Vascular disease in the arm is much less common. One of the causes of circulation problems in the arm is compression of the artery and vein at the root of the arm. This is where the vessels pass over the first rib leaving the chest passing into the axilla (armpit) and onto the arm. The muscles and the clavicle (collar bone) a small space over the rib allowing the vessels to pass to the arm. In some patients this becomes a problem. One of the reasons for this is a congenital extra rib. These patients have an extra rib over which the vessels need to pass into the arm. Sometimes there may not be a full rib, but some cartilage or a fibrous band can be enough to cause a problem with compression of the blood vessels. In these cases the symptoms may present at a relatively young age.
Even when the anatomy is normal, and injury may lead to changes which caused compression. In some patients change in posture can be a factor with symptoms coming on when aged over 30.
There are also nerves close to the blood vessels and some of the symptoms from this condition are caused by pressure on nerves rather than the blood vessels. A key finding in this condition is that the symptoms are worse in certain positions. Elevating the arms above the head such as when washing, drying and brushing hair can be uncomfortable with pins and needles, numbness, and the hand turning white. Sometimes the driving position is uncomfortable, and holding a mobile phone to the ear can cause symptoms.

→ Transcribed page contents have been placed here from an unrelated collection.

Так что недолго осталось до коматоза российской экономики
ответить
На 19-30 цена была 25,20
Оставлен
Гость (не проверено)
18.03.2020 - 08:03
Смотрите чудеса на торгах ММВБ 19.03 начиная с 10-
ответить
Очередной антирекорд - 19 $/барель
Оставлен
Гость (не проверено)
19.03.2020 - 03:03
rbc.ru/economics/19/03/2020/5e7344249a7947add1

There are other conditions that give similar symptoms. Problems with trapped nerves from the neck, elbow and wrist need to be considered as other possible causes. After an examination of the arm and pulses a series of investigations is often required to confirm the diagnosis. Imaging the vessels with ultrasound or MR I can be helpful. The scan above shows a blocked artery on the right of the picture compared to a more normal artery passing out horizontally to the arm on the left of the picture . This was caused by compression related to an extra congenital rib.
This angiogram in the same patient shows the arm artery on the right side . following this up and across it comes to a halt. This is where the artery is compressed by the muscles and rib at the "thoracic outlet"
The following xrays of the chest have changes in the ribs. Can you spot the extra ribs and the missing rib at the top of the pictures ?
Many patients can improve with some physiotherapy to help strengthen the muscles around the shoulder and neck and improved posture. If the symptoms can be controlled in this way no further treatment is often required providing the blood vessels on not being damaged by compression. If despite physiotherapy the symptoms have not improved then a procedure to decompress the vessels and nerves can be performed. Congenital ribs and bands can be removed via a procedure at the base of the neck above the collarbone . This may be sufficient to free up the nerves and vessels relieving the symptoms . When there are no additional ribs or bands the normal first rib may be causing some of the compression. This can be removed by an operation through the axilla (armpit) in order to remove compression.
Care is required with the vessels and nerves during the these operations. Vascular surgeons therefore commonly perform these procedures. If the vessels have been damaged by compression there is occasionally the need to repair or bypass the arteries as well as carrying out the decompression.
These operations involve a general anaesthetic. Patients undergoing this surgery may spend 2-3 nights in hospital depending on the level of discomfort after the procedure . Full recovery to normal function can take 2-3 months. Major complications are rare with this surgery. There may be some temporary weakness of the hand or arm after the procedure.